THE TASK: Pull from the data below each line where the word "This" occurs, and copy it.

Stored data:
[Start of Attachment]

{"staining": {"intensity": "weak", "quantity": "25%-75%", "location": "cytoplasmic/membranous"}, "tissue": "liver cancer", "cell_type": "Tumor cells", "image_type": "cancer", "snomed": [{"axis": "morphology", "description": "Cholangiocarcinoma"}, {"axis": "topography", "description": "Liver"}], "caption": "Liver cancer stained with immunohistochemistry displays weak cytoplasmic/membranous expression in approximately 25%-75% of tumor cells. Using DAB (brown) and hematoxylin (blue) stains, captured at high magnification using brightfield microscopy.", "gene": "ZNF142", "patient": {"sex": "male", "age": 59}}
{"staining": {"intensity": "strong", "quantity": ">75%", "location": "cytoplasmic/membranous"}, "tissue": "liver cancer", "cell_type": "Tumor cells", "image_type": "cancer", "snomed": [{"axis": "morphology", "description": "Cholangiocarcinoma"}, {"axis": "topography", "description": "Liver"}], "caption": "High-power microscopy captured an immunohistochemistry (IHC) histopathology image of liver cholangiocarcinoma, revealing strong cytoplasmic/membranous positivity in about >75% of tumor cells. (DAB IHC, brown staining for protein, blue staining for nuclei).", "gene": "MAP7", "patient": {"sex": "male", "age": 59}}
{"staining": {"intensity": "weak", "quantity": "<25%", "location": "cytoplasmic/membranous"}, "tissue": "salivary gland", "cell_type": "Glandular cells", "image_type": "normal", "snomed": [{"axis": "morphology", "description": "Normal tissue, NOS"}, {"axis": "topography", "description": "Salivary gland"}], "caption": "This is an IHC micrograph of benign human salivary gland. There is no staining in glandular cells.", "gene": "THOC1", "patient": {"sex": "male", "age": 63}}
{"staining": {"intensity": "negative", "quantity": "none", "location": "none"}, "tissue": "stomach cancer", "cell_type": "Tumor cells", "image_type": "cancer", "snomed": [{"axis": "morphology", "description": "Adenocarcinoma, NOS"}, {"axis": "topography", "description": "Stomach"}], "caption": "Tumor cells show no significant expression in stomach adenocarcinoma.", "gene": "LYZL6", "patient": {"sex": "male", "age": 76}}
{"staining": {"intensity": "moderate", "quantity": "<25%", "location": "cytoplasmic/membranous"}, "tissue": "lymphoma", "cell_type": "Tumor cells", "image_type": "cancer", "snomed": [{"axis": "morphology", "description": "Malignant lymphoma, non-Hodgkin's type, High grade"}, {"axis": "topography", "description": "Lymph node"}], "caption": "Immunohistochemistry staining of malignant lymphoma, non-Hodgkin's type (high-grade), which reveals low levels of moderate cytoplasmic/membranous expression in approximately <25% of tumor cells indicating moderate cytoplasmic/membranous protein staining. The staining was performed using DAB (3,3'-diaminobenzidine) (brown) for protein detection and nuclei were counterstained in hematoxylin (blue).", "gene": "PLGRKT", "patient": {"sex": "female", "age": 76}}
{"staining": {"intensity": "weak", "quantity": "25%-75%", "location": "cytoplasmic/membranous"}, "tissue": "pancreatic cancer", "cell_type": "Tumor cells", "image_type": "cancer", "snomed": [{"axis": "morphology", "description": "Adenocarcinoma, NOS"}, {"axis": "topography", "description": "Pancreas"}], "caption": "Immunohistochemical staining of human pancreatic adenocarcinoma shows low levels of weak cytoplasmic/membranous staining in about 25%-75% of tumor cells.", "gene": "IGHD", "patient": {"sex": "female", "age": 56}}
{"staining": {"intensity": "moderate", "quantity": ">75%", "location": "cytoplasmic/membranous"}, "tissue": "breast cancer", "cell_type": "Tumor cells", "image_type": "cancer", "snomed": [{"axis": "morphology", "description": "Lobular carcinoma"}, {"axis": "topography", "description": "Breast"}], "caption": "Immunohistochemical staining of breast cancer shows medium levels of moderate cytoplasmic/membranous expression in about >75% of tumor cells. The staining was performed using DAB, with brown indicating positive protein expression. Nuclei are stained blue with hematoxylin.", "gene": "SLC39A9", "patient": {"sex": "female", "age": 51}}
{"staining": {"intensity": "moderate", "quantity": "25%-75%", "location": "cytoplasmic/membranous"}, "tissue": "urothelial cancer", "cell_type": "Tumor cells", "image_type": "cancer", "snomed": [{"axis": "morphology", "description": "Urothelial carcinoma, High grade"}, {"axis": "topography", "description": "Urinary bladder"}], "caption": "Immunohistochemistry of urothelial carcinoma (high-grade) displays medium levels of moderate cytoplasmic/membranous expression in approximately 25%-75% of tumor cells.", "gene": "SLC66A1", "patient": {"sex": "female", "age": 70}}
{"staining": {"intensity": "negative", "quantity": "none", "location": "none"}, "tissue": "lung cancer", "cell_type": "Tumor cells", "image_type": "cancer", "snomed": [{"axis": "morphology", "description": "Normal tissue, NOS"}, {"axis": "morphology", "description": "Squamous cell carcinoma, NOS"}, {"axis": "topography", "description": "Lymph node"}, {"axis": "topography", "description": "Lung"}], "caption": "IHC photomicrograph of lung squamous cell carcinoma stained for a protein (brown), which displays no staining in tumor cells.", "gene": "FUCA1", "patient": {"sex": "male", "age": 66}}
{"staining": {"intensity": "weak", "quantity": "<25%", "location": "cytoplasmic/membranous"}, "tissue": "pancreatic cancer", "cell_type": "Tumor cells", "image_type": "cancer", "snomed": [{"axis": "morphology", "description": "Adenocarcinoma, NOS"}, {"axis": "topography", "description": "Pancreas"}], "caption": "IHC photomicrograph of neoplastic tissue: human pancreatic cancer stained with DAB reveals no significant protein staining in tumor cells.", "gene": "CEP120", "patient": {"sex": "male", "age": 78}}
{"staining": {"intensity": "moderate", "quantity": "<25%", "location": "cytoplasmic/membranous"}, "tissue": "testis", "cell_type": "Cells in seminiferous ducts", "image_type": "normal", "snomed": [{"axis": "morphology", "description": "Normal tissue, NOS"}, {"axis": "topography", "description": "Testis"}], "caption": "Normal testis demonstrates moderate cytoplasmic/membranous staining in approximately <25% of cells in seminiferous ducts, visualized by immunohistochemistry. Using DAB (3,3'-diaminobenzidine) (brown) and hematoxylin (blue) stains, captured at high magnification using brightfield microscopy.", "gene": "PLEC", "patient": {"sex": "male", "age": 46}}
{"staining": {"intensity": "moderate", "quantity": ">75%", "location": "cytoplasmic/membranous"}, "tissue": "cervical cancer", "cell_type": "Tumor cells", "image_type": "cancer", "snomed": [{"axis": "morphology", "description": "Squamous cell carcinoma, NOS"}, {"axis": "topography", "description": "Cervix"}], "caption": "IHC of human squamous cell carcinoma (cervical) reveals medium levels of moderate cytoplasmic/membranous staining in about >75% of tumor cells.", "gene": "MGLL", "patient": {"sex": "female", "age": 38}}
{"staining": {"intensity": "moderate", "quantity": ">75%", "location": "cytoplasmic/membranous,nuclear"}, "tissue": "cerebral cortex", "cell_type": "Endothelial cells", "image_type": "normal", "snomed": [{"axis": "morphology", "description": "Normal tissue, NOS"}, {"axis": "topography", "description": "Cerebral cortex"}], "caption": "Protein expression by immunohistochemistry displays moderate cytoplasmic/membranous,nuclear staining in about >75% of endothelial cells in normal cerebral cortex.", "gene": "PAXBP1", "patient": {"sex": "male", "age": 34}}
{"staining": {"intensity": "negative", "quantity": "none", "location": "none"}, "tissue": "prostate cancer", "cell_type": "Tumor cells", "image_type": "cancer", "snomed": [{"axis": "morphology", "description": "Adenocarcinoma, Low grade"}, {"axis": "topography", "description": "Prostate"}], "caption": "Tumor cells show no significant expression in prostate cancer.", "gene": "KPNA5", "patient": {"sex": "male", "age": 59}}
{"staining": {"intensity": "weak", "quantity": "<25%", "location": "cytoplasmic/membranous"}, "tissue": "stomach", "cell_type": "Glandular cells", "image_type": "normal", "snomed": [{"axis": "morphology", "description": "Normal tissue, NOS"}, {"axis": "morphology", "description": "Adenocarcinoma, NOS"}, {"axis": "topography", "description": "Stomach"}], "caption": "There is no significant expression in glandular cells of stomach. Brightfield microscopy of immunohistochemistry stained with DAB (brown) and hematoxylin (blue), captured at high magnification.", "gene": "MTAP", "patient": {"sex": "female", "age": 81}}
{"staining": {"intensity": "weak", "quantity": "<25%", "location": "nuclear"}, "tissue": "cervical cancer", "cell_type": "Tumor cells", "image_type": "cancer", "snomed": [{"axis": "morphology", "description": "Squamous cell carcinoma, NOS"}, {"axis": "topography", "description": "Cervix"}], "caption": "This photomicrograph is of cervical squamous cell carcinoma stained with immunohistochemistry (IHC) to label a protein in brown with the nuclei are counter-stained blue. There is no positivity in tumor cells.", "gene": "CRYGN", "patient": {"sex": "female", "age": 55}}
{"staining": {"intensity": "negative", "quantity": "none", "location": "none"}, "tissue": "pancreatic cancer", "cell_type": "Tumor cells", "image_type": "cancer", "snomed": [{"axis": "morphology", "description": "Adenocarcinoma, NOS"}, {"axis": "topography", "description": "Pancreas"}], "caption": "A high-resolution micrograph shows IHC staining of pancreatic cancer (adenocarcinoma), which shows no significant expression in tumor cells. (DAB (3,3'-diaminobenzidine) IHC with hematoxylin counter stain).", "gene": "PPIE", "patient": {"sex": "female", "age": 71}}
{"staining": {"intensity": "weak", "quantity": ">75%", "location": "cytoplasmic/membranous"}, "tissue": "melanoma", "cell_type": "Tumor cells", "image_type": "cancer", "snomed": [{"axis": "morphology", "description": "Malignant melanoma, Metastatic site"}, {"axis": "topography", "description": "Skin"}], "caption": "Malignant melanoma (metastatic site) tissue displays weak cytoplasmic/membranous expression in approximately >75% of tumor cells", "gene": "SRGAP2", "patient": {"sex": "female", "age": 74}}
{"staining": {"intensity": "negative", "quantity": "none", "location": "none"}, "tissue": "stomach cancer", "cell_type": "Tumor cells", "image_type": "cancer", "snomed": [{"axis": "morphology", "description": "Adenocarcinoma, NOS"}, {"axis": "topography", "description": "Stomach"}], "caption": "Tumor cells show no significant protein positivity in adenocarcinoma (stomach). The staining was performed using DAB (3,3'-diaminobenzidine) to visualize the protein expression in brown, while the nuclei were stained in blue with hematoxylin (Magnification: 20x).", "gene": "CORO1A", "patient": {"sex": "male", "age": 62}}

[End of Attachment]

RESULT BELOW:
{"staining": {"intensity": "weak", "quantity": "<25%", "location": "cytoplasmic/membranous"}, "tissue": "salivary gland", "cell_type": "Glandular cells", "image_type": "normal", "snomed": [{"axis": "morphology", "description": "Normal tissue, NOS"}, {"axis": "topography", "description": "Salivary gland"}], "caption": "This is an IHC micrograph of benign human salivary gland. There is no staining in glandular cells.", "gene": "THOC1", "patient": {"sex": "male", "age": 63}}
{"staining": {"intensity": "weak", "quantity": "<25%", "location": "nuclear"}, "tissue": "cervical cancer", "cell_type": "Tumor cells", "image_type": "cancer", "snomed": [{"axis": "morphology", "description": "Squamous cell carcinoma, NOS"}, {"axis": "topography", "description": "Cervix"}], "caption": "This photomicrograph is of cervical squamous cell carcinoma stained with immunohistochemistry (IHC) to label a protein in brown with the nuclei are counter-stained blue. There is no positivity in tumor cells.", "gene": "CRYGN", "patient": {"sex": "female", "age": 55}}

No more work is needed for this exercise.